= Mariliz Pereira Jorge =

Brazilian journalist

Mariliz Pereira Jorge (Ponta Grossa, 1972) is a Brazilian feminist, journalist and social critic. Jorge is an alumna of the State University of Ponta Grossa and has completed graduate studies in international relations and nutrition. She has held positions as a reporter with magazines Veja, Marie Claire and VIP, among others, as well as newspaper Folha de S.Paulo. She has also worked as an editor and screenwriter for Rede Globo's Encontro com Fátima Bernardes and Fantástico. Jorge was the editor of Revista da Folha from 2006 to 2007. She is currently a columnist for Folha de S.Paulo's online edition.

==Critic of Jair Bolsonaro's government==

Jorge has earned notoriety in Brazil as a steady critic of Jair Bolsonaro's government as well as of his supporters. She considers Bolsonaro to be the 'bitterest pill Brazilians need to swallow so they will never again glorify politicians (despite the aversion that they claim to have against these), or make them into myths [the word "myth" is often used by Bolsonaro's supporters to designate him].'

In one text, Jorge decries Bolsonaro's repudiation of science and his public endorsement of chloroquine. She points to Bolsonaro's supporters' complaints against the Establishment, noting 'What would it be like for them if they realised that, as a matter of fact, they are indeed the Establishment?'

She expresses consternation at the fact that Bolsonaros's far-right supporters have kidnapped Brazil's national symbols such as its flag and anthem, saying however 'There's still time to turn the tables.'

==Defender of women's rights==

Jorge's weekly column also addresses issues related to women's rights and women's empowerment.

In a country where a mere 16% of the population can be considered pro-choice, Jorge has called for legal, universal and free abortion procedures. She claims Brazilian politicians are ill-prepared to face the electorate with such an unpopular agenda but says enough of hypocrisy.

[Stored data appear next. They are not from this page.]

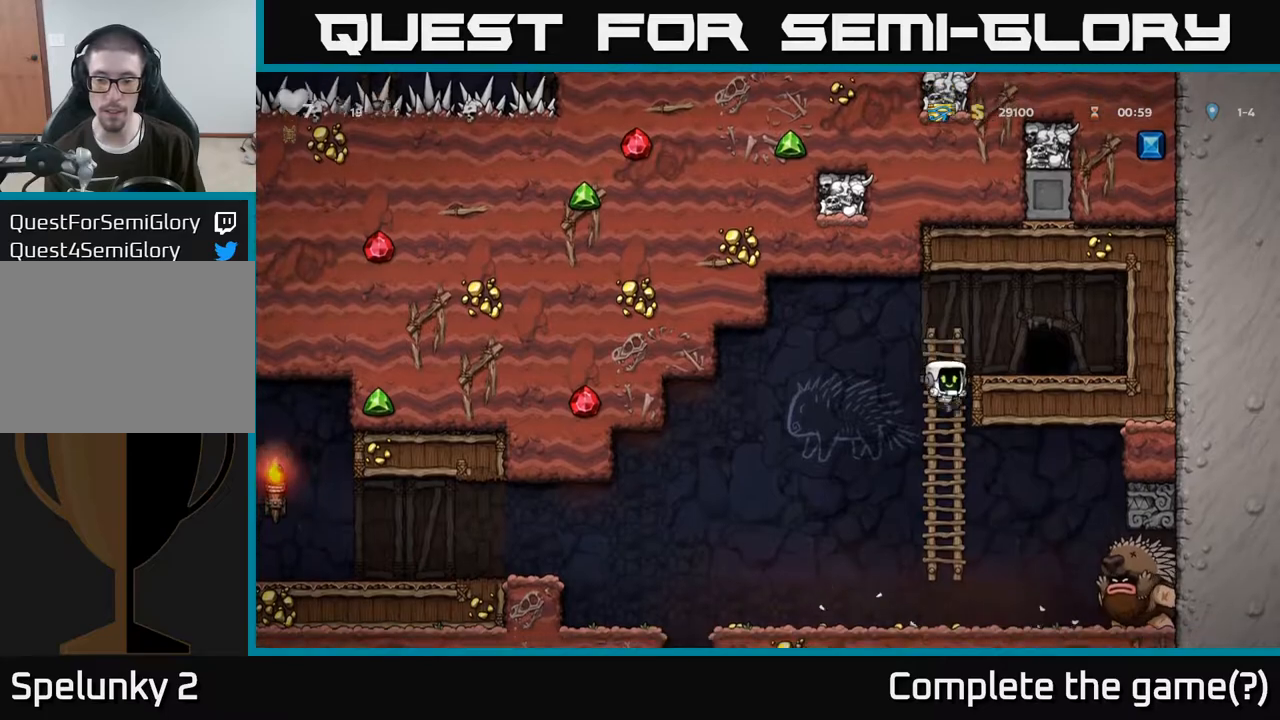
{"buttons": [], "left_stick": "left", "right_stick": "center", "events": [[17, "left_stick", "left"]]}
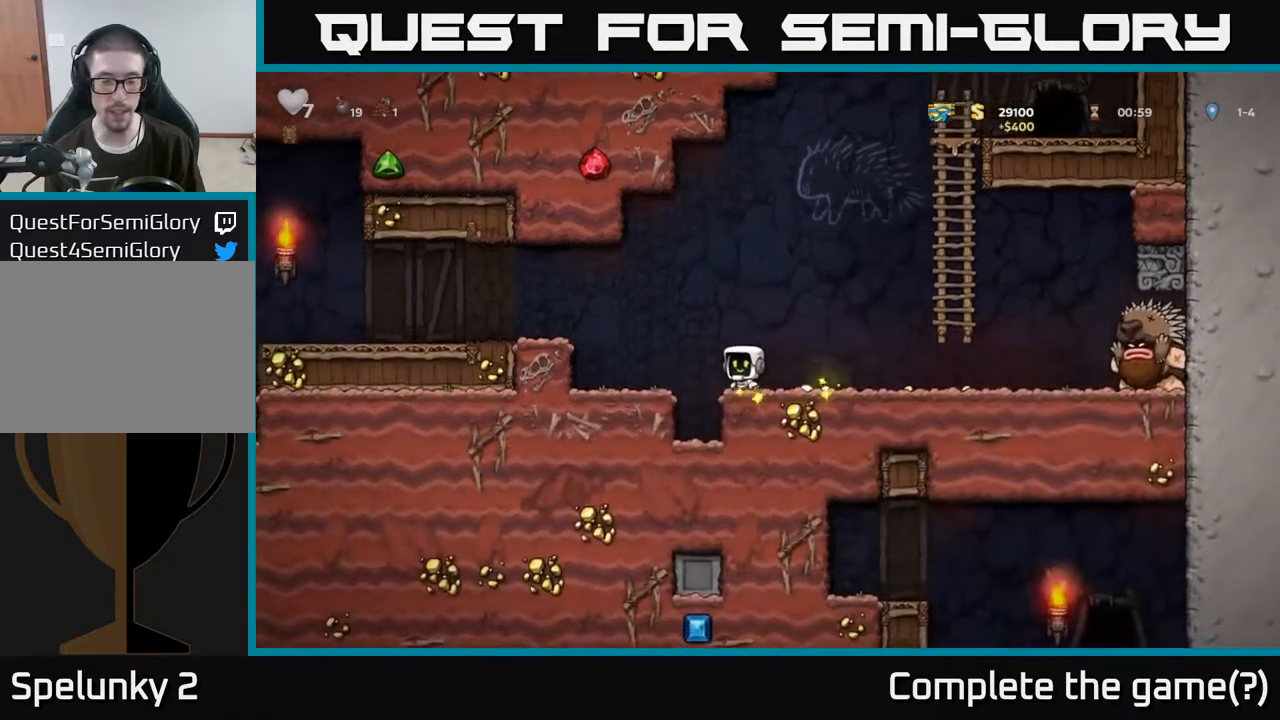
{"buttons": [], "left_stick": "left", "right_stick": "center", "events": [[17, "A", "down"], [317, "A", "up"]]}
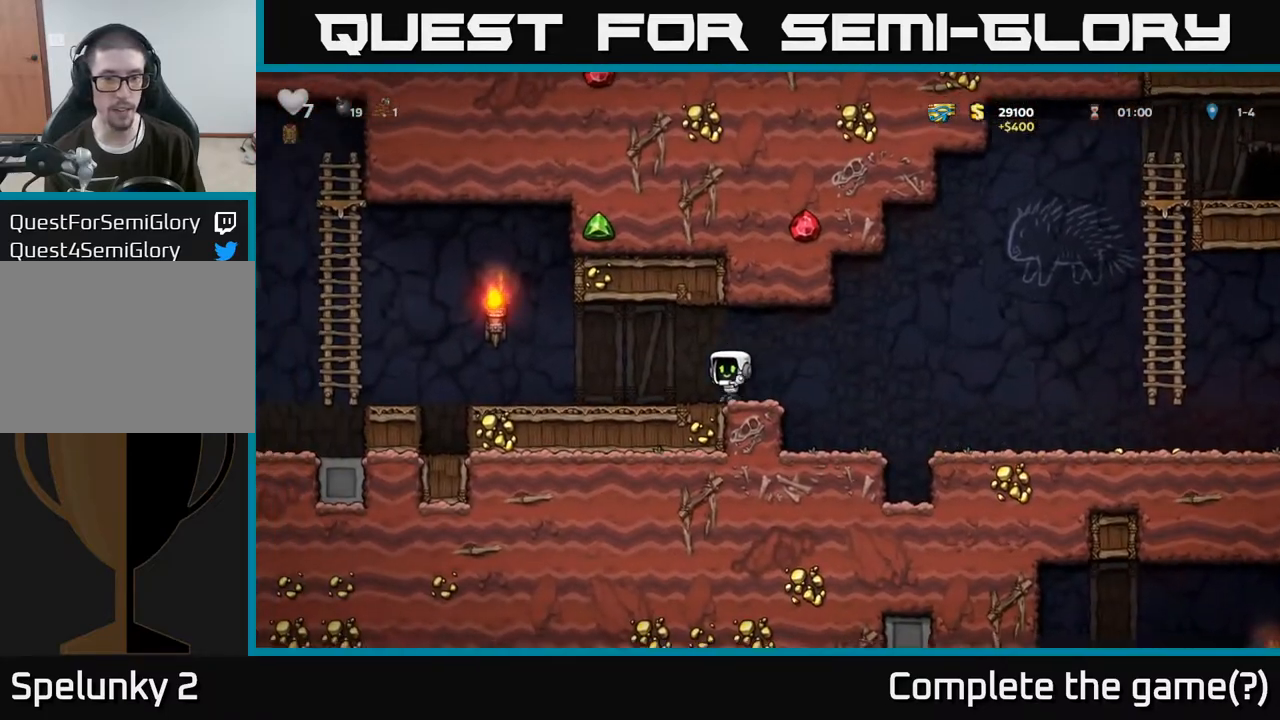
{"buttons": ["A"], "left_stick": "left", "right_stick": "center", "events": [[500, "A", "down"]]}
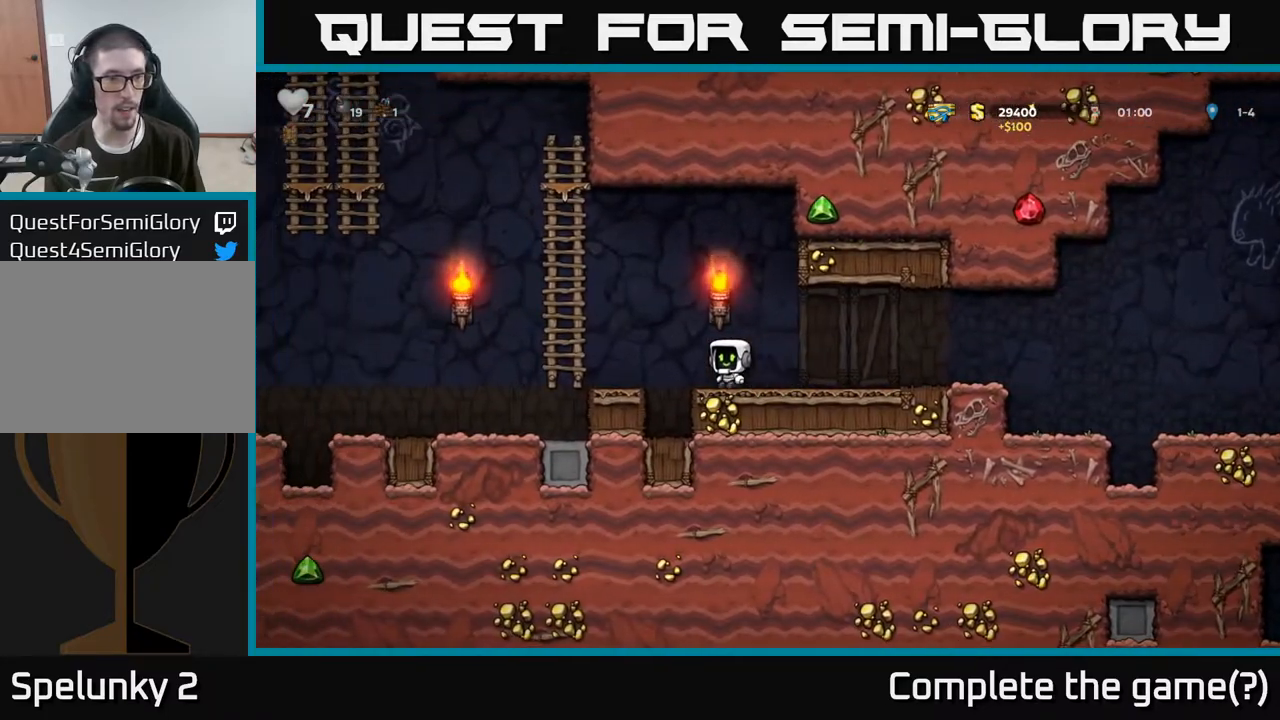
{"buttons": [], "left_stick": "up-left", "right_stick": "center", "events": [[283, "A", "up"], [350, "left_stick", "up"], [467, "left_stick", "up-left"]]}
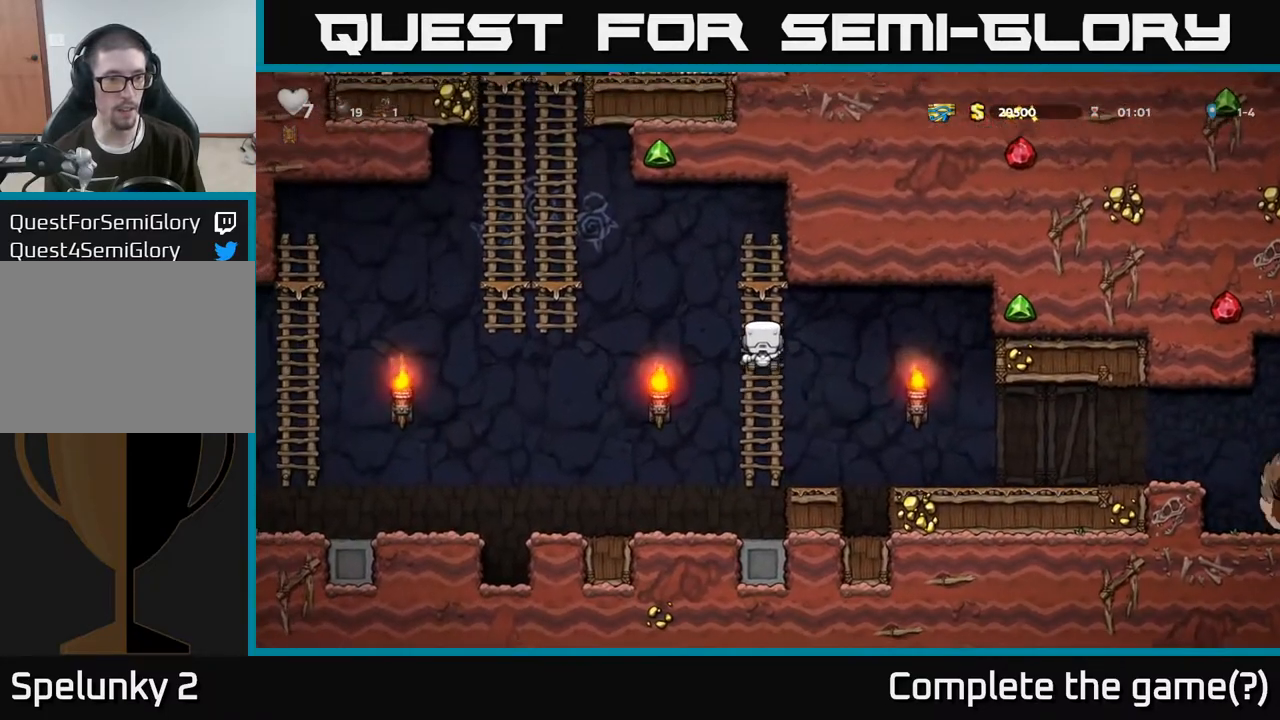
{"buttons": [], "left_stick": "up-left", "right_stick": "center", "events": [[17, "left_stick", "left"], [50, "A", "down"], [483, "left_stick", "up-left"], [500, "A", "up"]]}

Writing about toxic relationships and being demeaned by a male partner (based on personal experiences shared publicly by Lady Gaga), Jorge says: 'To me and to most girls who have gone through the same ordeal, the best revenge is to be unsparingly happy by being exactly the person you are. Look at that. But to imagine my ex's face every time he stumbles upon my name on Folha's homepage—his favourite newspaper—makes me happy like I won an Oscar.'

As regards her and her husband's option to remain childless, she asserts: 'I don't have to be a mother in order to be happy and complete. And by paying attention to others, I realised having children is not for everyone.' And: 'No woman is born to be a mother, as much as they would have you believe otherwise. Women are born to be whatever they want.'

Jorge has also criticised Rosangela Moro, Sergio Moro's wife, for downplaying feminism, by saying Moro was not aware of feminists' involvement in the fight against domestic violence, a serious issue in the country whose minister of justice at the time was no less than Moro's own husband.